Sony V600 Review
Thresh's comments in BLACK
Kenn's comments in BLUE
If there's something everyone has around the house, it's a pair of earphones. From the ratty tin-cup-on-a-string Radio Shack variety to the new pimpin' digital remotes that come with portable CD players, you've got a pair somewhere. I'm also willing to bet that at one point or another, everyone's hooked up their earphones to their PC to listen to music or play games with. There are numerous reasons why you might prefer headphones to speakers: Privacy (if you're watching to dirty .avis and don't want your mom to hear strange grunting noises coming from your room) , stereo separation, space considerations, and so forth. Depending on the quality of your equipment, you either loved it or hated it. Considering I used the cheap-ass headphones that came free with my now-antiquated Walkman, I definitely fell into the latter group. When I won a pair of quality Roland speakers in a Doom 2 tournament back in '95, I thought they were the only way to go, and kept that belief for quite a while. Then one day, after having accidentally dropped and destroyed my speakers coming home late one night from a LAN party, I started shopping around for a good pair of headphones. I wanted a pair to use for Quake, MP3s, and CD Audio that could conceivably replace the standard computer speakers. It was at this time that I happened across the Sony Studio Monitor MDR-V600's.

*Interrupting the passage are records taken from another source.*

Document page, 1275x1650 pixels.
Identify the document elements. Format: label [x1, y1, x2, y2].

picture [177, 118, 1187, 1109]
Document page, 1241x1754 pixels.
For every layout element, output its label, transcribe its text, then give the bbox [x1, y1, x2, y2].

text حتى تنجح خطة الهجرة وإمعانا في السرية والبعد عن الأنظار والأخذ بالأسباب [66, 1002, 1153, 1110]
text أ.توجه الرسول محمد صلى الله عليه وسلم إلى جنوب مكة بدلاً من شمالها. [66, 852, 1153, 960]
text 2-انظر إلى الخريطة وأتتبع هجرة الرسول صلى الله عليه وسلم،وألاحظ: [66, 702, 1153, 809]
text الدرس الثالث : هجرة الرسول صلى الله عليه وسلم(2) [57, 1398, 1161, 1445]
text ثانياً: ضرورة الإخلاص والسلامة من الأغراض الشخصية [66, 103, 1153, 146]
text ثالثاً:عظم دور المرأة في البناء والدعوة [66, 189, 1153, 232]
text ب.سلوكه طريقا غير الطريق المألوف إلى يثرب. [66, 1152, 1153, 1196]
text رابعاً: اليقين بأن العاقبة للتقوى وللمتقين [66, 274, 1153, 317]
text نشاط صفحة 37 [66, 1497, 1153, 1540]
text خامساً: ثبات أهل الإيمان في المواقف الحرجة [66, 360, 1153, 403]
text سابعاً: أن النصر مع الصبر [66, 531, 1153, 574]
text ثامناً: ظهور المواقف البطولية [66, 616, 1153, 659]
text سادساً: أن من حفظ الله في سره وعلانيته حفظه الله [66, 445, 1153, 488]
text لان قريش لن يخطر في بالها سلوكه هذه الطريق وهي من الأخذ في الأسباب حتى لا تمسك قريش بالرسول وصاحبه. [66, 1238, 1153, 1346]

I've been to a number of LAN parties, tournaments, and other such events in which speakers were too loud, not loud enough, or simply impractical, so I've come to realize just how important a decent pair of headphones are to gaming. I've grown so used to them nowadays that I actually find playing with a speaker setup is much harder, even compared to the impressive-sounding Cambridge MicroWorks system I have setup in my office. Without headphones, I've found it's a lot harder to make out soft sounds or place the position of specifics shots. What I want from a pair of headphones is one that conveys sounds accurately, are comfortable for extended use, muffles external noise (closed-ear design), and can be packed away and carried around fairly easily, and the Sony MDR-V600s seem to be jazzed up to do the job.